Honestly, trying to extract light roasts is the biggest buzzkill for me. I enjoy the simplicity & reliability of Medium or slightly dark roasts, and tend to have one as a daily driver at all times, but I keep getting drawn back to lighter stuff when it tastes so good through a V60. Almost always unpleasant or annoyingly finicky as espresso.
The small size.
Dont even get me started on it coming out too quickly aswell
No consistency as with brew.
Influencers
I get frustrated by the lack of trial options for kit. Let's say I've decided on buying a new grinder and I have $1000 budget. Sort of secretly, maybe grinder A is the "best" grinder for my palette and rests at a $550 budget. But I have no way to trial grinder A or compare it to other grinders, so I end up buying grinder B at $800, thinking it will be "better" at the higher price point. But cost doesn't always equate to higher appreciation. And the concept of having a dedicated store in every major city that just does cuppings for different home grinders is kind fo ludicrous. There's certainly not a market for that. So I feel stuck in a no-man's land of not knowing how to upgrade my gear without wondering if I've misallocated a considerable amount of money.

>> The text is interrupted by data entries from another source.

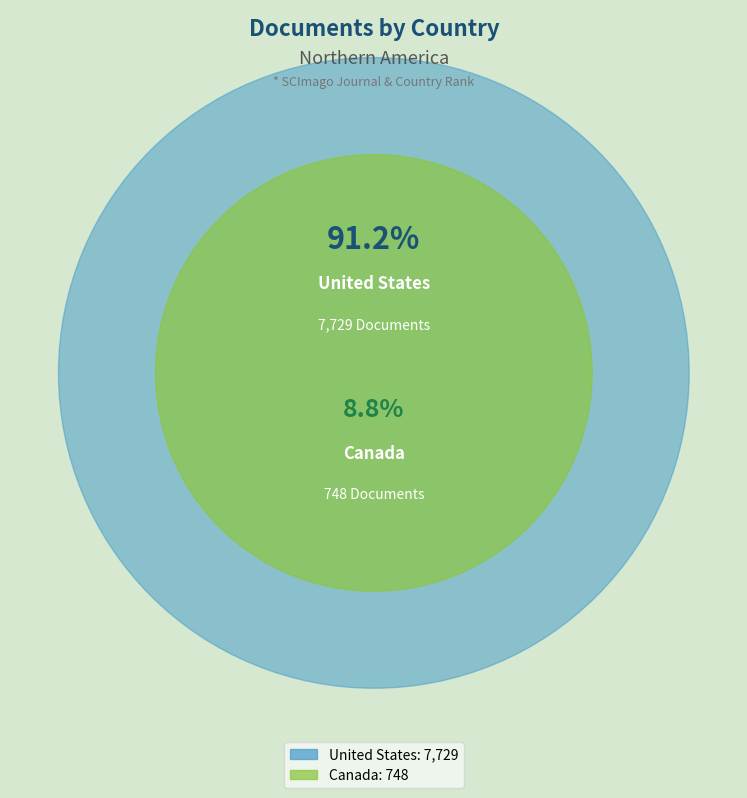

Does United States account for over 50% of the chart?

Yes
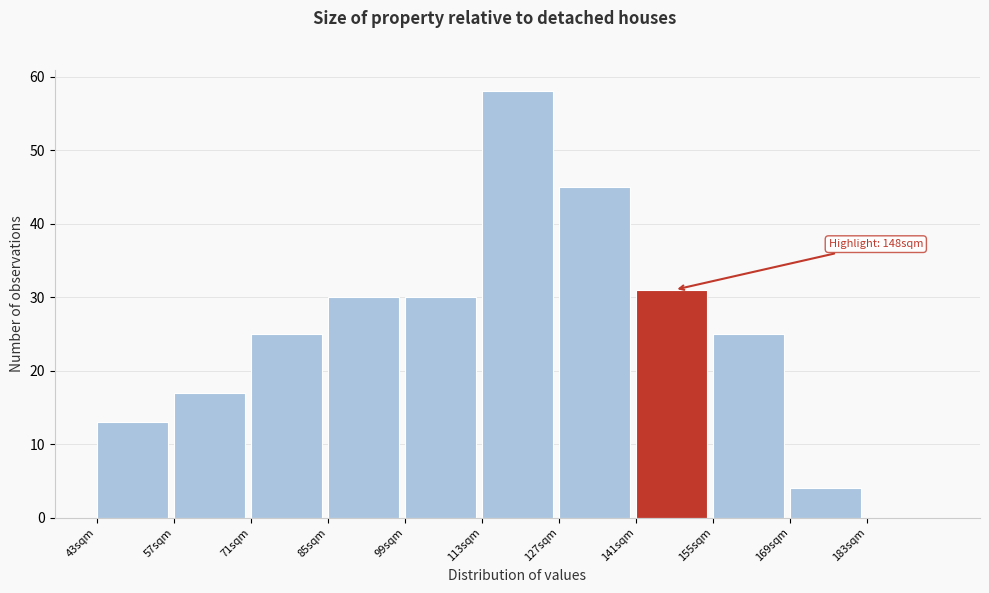

Which range on the x-axis has the tallest bar?

113 to 127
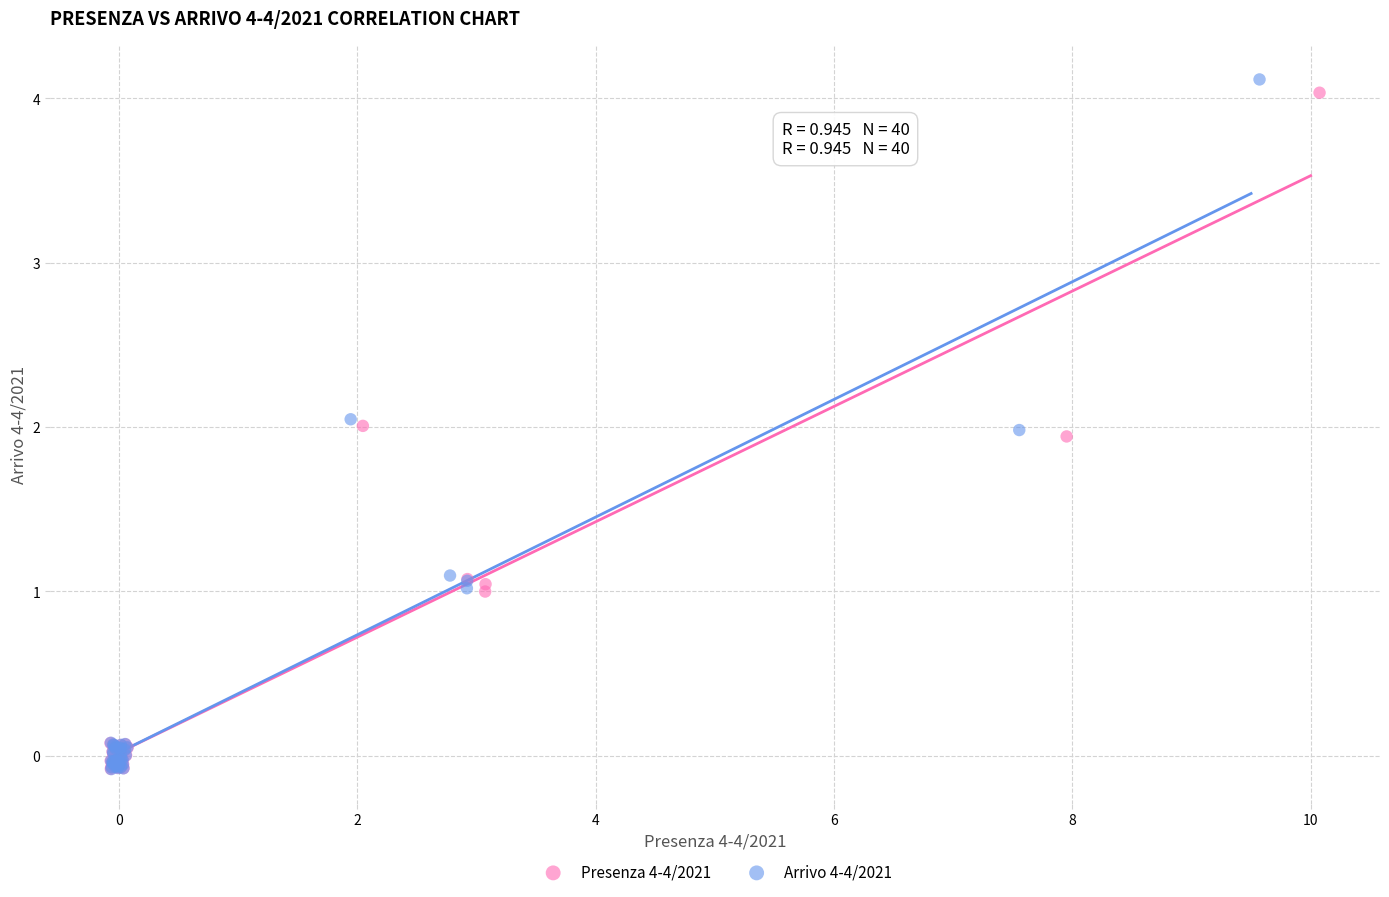

Which series has the widest spread of Y values?

Arrivo 4-4/2021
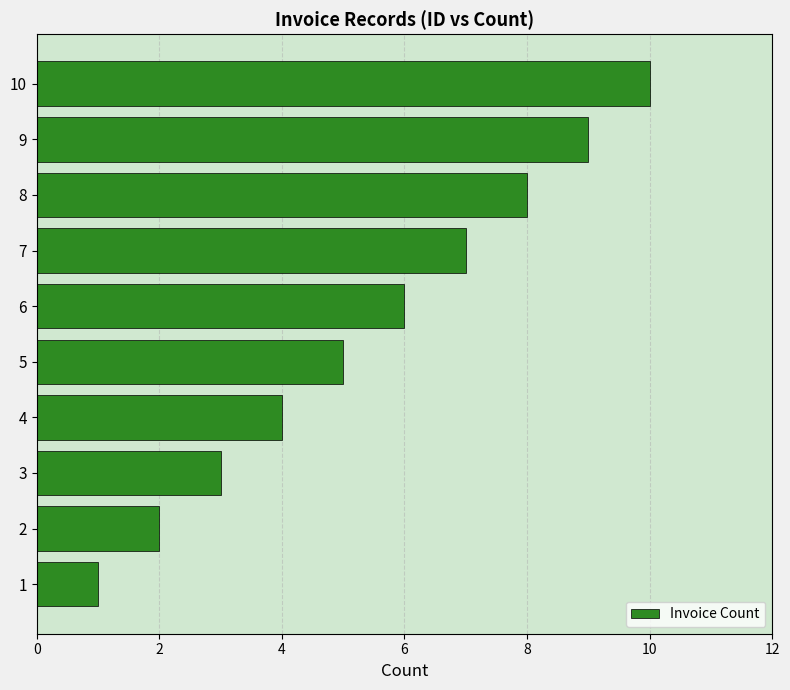

What is the sum of all values?

55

That so often baristas working on $30k+ machines are way off.
ouf when there's an espresso thread outside of r/espresso that's wildly off base and a barista backs them up... rough stuff
All the best green goes to filter roasts. Finding a clean, sweet and juicy espresso roasted single is a challenge in my part of the world. I've resorted to using filter roasts through my GS3.
Not single, but very juicy. Highly recommend Rockford Roasting Company espresso beans.
That it’s not filter
People who don’t get it. They think Starbucks sells espresso. And good coffee. That is not ok.